WHAT TO WORK ON: Tally the lines in the listing below that contain the string "present", and state only the total.

DATA:
━━━━━━
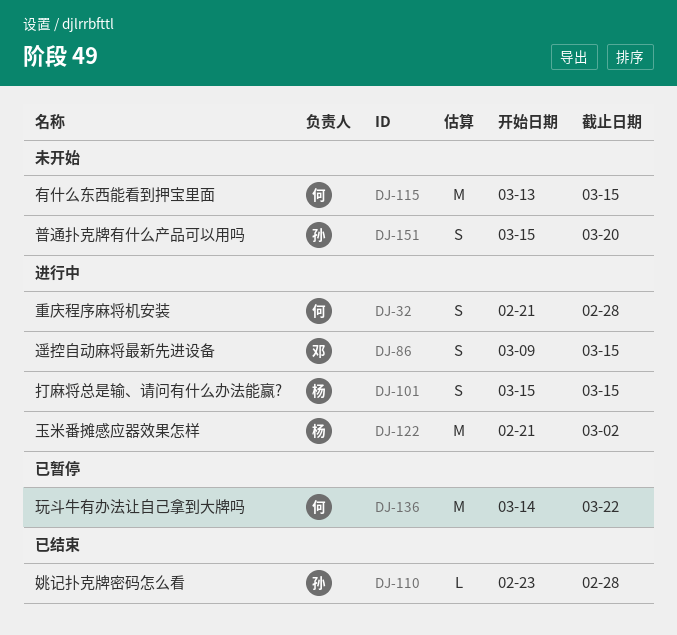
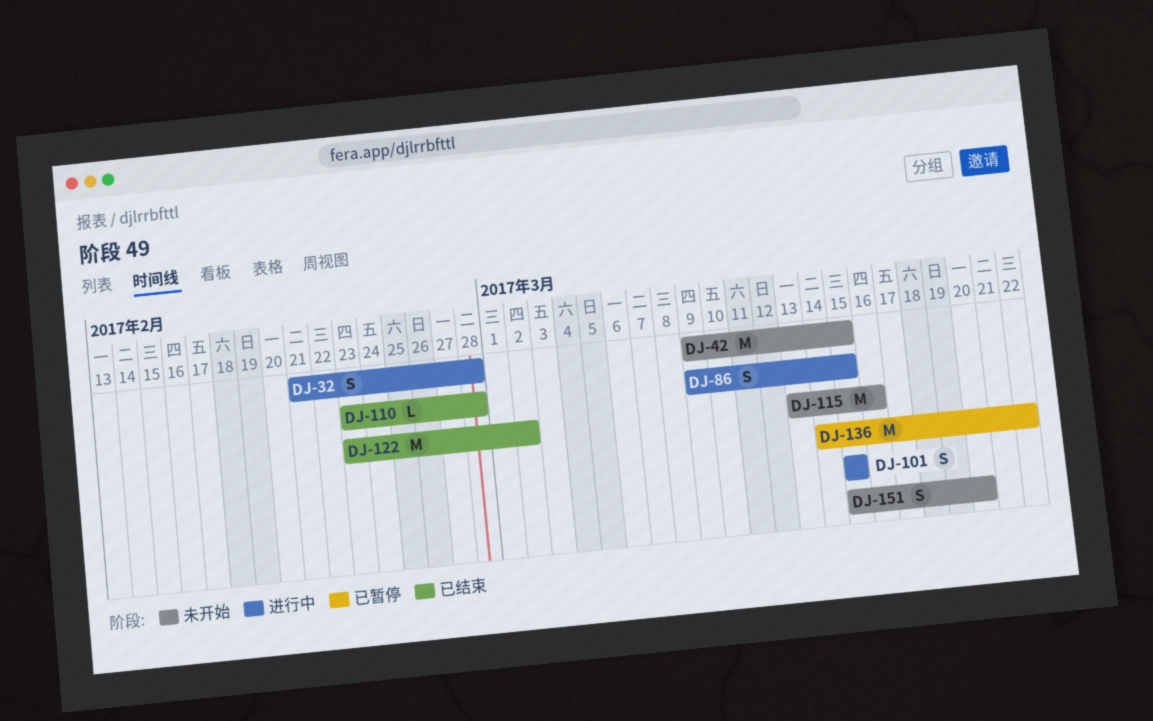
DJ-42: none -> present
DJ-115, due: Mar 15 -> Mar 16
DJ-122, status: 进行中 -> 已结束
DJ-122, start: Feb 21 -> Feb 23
━━━━━━
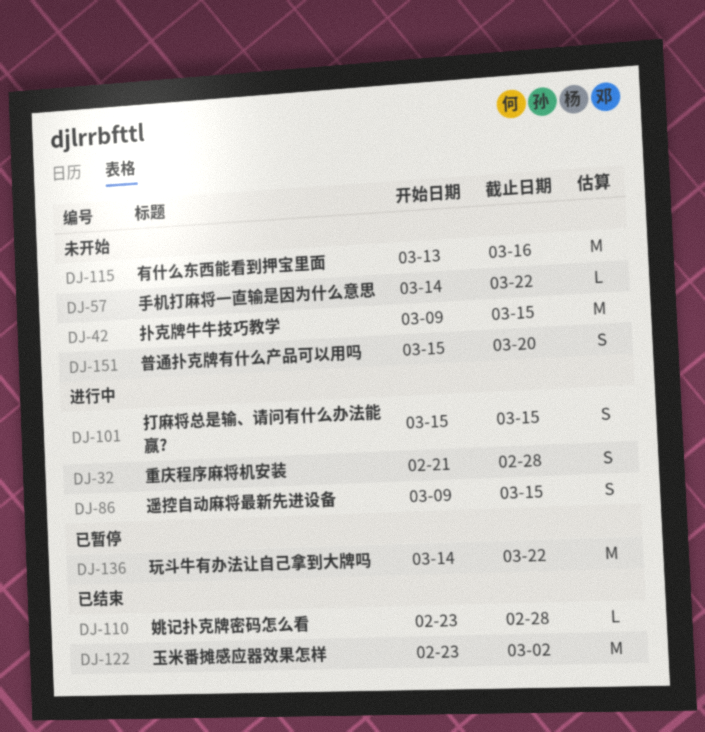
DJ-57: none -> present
━━━━━━
WRITTEN RESPONSE: 2